The required output is a copy of each line in the material below that includes "nuovo".

§ §

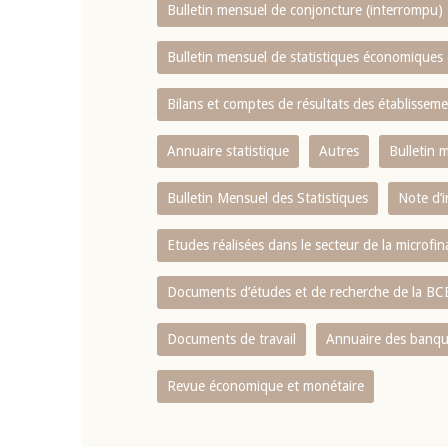
Bulletin mensuel de conjoncture (interrompu)
Bulletin mensuel de statistiques économique
Bilans et comptes de résultats des établissem
Annuaire statistique
Autres
Bulletin 
Bulletin Mensuel des Statistiques
Note d’
Etudes réalisées dans le secteur de la microfi
Documents d’études et de recherche de la B
Documents de travail
Annuaire des banque
Revue économique et monétaire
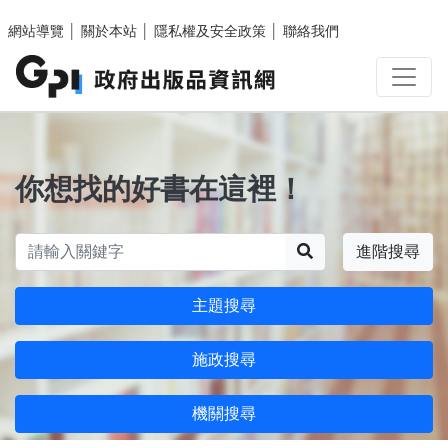
跳至主要內容區塊
網站導覽
│
關於本站
│
隱私權及安全政策
│
聯絡我們
你想找的好書在這裡！
搜尋
進階搜尋
主題搜尋
施政搜尋
機關搜尋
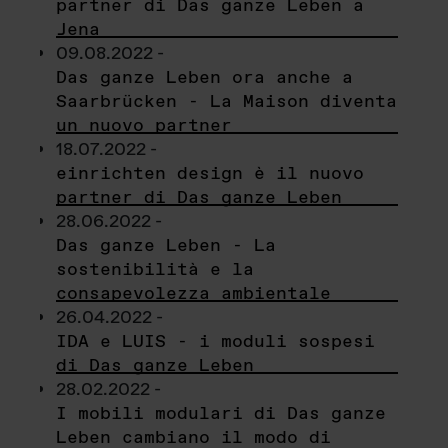
partner di Das ganze Leben a
Jena
09.08.2022 -
Das ganze Leben ora anche a
Saarbrücken - La Maison diventa
un nuovo partner
18.07.2022 -
einrichten design è il nuovo
partner di Das ganze Leben
28.06.2022 -
Das ganze Leben - La
sostenibilità e la
consapevolezza ambientale
26.04.2022 -
IDA e LUIS - i moduli sospesi
di Das ganze Leben
28.02.2022 -
I mobili modulari di Das ganze
Leben cambiano il modo di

§ §

OUTPUT OF THE TASK –
un nuovo partner
einrichten design è il nuovo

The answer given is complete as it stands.